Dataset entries

—————

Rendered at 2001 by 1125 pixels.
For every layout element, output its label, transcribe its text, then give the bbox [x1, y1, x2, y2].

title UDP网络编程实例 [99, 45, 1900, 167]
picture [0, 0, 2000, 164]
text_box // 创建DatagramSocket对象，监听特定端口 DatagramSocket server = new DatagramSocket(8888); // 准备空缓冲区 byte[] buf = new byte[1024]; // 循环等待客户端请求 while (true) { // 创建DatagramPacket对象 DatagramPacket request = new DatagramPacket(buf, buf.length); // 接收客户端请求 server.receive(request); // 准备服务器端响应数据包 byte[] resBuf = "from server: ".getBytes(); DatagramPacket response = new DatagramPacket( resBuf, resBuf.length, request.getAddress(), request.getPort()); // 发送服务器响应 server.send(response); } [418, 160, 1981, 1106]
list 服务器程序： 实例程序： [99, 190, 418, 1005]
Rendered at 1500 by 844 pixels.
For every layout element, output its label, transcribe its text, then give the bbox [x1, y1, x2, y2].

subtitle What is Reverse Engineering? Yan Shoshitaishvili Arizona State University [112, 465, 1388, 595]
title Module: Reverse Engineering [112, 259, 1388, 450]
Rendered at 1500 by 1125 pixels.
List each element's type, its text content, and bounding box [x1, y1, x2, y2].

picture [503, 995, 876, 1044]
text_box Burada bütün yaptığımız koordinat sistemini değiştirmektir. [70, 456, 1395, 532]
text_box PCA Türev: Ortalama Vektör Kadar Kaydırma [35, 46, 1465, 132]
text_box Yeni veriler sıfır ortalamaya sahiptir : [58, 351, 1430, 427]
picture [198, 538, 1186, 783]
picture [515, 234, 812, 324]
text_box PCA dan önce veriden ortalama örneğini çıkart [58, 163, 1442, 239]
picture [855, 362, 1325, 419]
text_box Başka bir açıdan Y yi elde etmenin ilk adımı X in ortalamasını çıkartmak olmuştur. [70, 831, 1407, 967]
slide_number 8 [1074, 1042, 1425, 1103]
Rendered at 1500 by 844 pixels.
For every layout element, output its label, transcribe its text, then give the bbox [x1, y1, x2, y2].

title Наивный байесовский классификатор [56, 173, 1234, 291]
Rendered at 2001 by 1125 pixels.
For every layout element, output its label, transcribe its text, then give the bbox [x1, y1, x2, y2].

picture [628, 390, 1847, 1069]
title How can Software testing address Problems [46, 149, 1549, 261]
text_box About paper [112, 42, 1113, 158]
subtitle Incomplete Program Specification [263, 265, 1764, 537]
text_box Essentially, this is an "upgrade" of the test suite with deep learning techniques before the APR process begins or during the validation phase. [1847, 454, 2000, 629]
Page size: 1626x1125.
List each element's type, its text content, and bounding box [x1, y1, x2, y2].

—————

Retype the records above in full, exactly as they appear.

Rendered at 2001 by 1125 pixels.
For every layout element, output its label, transcribe its text, then give the bbox [x1, y1, x2, y2].

title UDP网络编程实例 [99, 45, 1900, 167]
picture [0, 0, 2000, 164]
text_box // 创建DatagramSocket对象，监听特定端口 DatagramSocket server = new DatagramSocket(8888); // 准备空缓冲区 byte[] buf = new byte[1024]; // 循环等待客户端请求 while (true) { // 创建DatagramPacket对象 DatagramPacket request = new DatagramPacket(buf, buf.length); // 接收客户端请求 server.receive(request); // 准备服务器端响应数据包 byte[] resBuf = "from server: ".getBytes(); DatagramPacket response = new DatagramPacket( resBuf, resBuf.length, request.getAddress(), request.getPort()); // 发送服务器响应 server.send(response); } [418, 160, 1981, 1106]
list 服务器程序： 实例程序： [99, 190, 418, 1005]
Rendered at 1500 by 844 pixels.
For every layout element, output its label, transcribe its text, then give the bbox [x1, y1, x2, y2].

subtitle What is Reverse Engineering? Yan Shoshitaishvili Arizona State University [112, 465, 1388, 595]
title Module: Reverse Engineering [112, 259, 1388, 450]
Rendered at 1500 by 1125 pixels.
List each element's type, its text content, and bounding box [x1, y1, x2, y2].

picture [503, 995, 876, 1044]
text_box Burada bütün yaptığımız koordinat sistemini değiştirmektir. [70, 456, 1395, 532]
text_box PCA Türev: Ortalama Vektör Kadar Kaydırma [35, 46, 1465, 132]
text_box Yeni veriler sıfır ortalamaya sahiptir : [58, 351, 1430, 427]
picture [198, 538, 1186, 783]
picture [515, 234, 812, 324]
text_box PCA dan önce veriden ortalama örneğini çıkart [58, 163, 1442, 239]
picture [855, 362, 1325, 419]
text_box Başka bir açıdan Y yi elde etmenin ilk adımı X in ortalamasını çıkartmak olmuştur. [70, 831, 1407, 967]
slide_number 8 [1074, 1042, 1425, 1103]
Rendered at 1500 by 844 pixels.
For every layout element, output its label, transcribe its text, then give the bbox [x1, y1, x2, y2].

title Наивный байесовский классификатор [56, 173, 1234, 291]
Rendered at 2001 by 1125 pixels.
For every layout element, output its label, transcribe its text, then give the bbox [x1, y1, x2, y2].

picture [628, 390, 1847, 1069]
title How can Software testing address Problems [46, 149, 1549, 261]
text_box About paper [112, 42, 1113, 158]
subtitle Incomplete Program Specification [263, 265, 1764, 537]
text_box Essentially, this is an "upgrade" of the test suite with deep learning techniques before the APR process begins or during the validation phase. [1847, 454, 2000, 629]
Page size: 1626x1125.
List each element's type, its text content, and bounding box [x1, y1, x2, y2].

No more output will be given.